• _TASK TO COMPLETE_
Output every line below without omitting or altering anything.

• _SUPPLIED MATERIAL_
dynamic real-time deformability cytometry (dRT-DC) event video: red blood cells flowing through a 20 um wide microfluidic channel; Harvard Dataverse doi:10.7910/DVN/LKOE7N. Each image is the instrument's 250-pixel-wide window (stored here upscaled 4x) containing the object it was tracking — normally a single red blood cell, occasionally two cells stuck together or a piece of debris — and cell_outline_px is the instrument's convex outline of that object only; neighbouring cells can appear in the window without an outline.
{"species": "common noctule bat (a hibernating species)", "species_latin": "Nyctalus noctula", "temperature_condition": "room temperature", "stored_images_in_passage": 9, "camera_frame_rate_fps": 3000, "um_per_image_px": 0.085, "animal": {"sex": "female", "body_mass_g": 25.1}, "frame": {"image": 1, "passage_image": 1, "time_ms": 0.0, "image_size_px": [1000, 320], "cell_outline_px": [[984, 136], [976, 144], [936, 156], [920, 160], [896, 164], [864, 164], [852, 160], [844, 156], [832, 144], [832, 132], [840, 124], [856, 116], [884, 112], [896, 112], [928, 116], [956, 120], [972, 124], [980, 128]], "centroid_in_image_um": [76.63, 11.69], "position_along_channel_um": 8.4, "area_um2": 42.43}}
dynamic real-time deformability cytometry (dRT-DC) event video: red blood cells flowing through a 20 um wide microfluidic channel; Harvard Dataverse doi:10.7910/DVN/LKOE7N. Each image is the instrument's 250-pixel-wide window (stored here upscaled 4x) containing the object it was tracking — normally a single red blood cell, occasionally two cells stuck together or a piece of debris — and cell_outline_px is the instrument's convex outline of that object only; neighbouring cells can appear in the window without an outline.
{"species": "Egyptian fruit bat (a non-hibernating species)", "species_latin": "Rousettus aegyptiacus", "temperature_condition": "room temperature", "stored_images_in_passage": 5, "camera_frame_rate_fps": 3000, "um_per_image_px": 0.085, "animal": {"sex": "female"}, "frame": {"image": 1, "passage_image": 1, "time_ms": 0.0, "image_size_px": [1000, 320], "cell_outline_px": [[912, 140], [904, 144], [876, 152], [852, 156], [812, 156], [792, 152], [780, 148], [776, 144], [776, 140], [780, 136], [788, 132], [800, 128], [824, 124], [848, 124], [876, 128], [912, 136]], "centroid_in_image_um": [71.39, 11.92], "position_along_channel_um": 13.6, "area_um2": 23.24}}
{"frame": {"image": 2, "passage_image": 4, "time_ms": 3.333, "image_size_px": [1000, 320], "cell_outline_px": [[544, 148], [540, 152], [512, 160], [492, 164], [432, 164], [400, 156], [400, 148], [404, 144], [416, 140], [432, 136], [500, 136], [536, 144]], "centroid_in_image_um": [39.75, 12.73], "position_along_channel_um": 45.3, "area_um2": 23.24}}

• _WRITTEN ANSWER_
dynamic real-time deformability cytometry (dRT-DC) event video: red blood cells flowing through a 20 um wide microfluidic channel; Harvard Dataverse doi:10.7910/DVN/LKOE7N. Each image is the instrument's 250-pixel-wide window (stored here upscaled 4x) containing the object it was tracking — normally a single red blood cell, occasionally two cells stuck together or a piece of debris — and cell_outline_px is the instrument's convex outline of that object only; neighbouring cells can appear in the window without an outline.
{"species": "common noctule bat (a hibernating species)", "species_latin": "Nyctalus noctula", "temperature_condition": "room temperature", "stored_images_in_passage": 9, "camera_frame_rate_fps": 3000, "um_per_image_px": 0.085, "animal": {"sex": "female", "body_mass_g": 25.1}, "frame": {"image": 1, "passage_image": 1, "time_ms": 0.0, "image_size_px": [1000, 320], "cell_outline_px": [[984, 136], [976, 144], [936, 156], [920, 160], [896, 164], [864, 164], [852, 160], [844, 156], [832, 144], [832, 132], [840, 124], [856, 116], [884, 112], [896, 112], [928, 116], [956, 120], [972, 124], [980, 128]], "centroid_in_image_um": [76.63, 11.69], "position_along_channel_um": 8.4, "area_um2": 42.43}}
dynamic real-time deformability cytometry (dRT-DC) event video: red blood cells flowing through a 20 um wide microfluidic channel; Harvard Dataverse doi:10.7910/DVN/LKOE7N. Each image is the instrument's 250-pixel-wide window (stored here upscaled 4x) containing the object it was tracking — normally a single red blood cell, occasionally two cells stuck together or a piece of debris — and cell_outline_px is the instrument's convex outline of that object only; neighbouring cells can appear in the window without an outline.
{"species": "Egyptian fruit bat (a non-hibernating species)", "species_latin": "Rousettus aegyptiacus", "temperature_condition": "room temperature", "stored_images_in_passage": 5, "camera_frame_rate_fps": 3000, "um_per_image_px": 0.085, "animal": {"sex": "female"}, "frame": {"image": 1, "passage_image": 1, "time_ms": 0.0, "image_size_px": [1000, 320], "cell_outline_px": [[912, 140], [904, 144], [876, 152], [852, 156], [812, 156], [792, 152], [780, 148], [776, 144], [776, 140], [780, 136], [788, 132], [800, 128], [824, 124], [848, 124], [876, 128], [912, 136]], "centroid_in_image_um": [71.39, 11.92], "position_along_channel_um": 13.6, "area_um2": 23.24}}
{"frame": {"image": 2, "passage_image": 4, "time_ms": 3.333, "image_size_px": [1000, 320], "cell_outline_px": [[544, 148], [540, 152], [512, 160], [492, 164], [432, 164], [400, 156], [400, 148], [404, 144], [416, 140], [432, 136], [500, 136], [536, 144]], "centroid_in_image_um": [39.75, 12.73], "position_along_channel_um": 45.3, "area_um2": 23.24}}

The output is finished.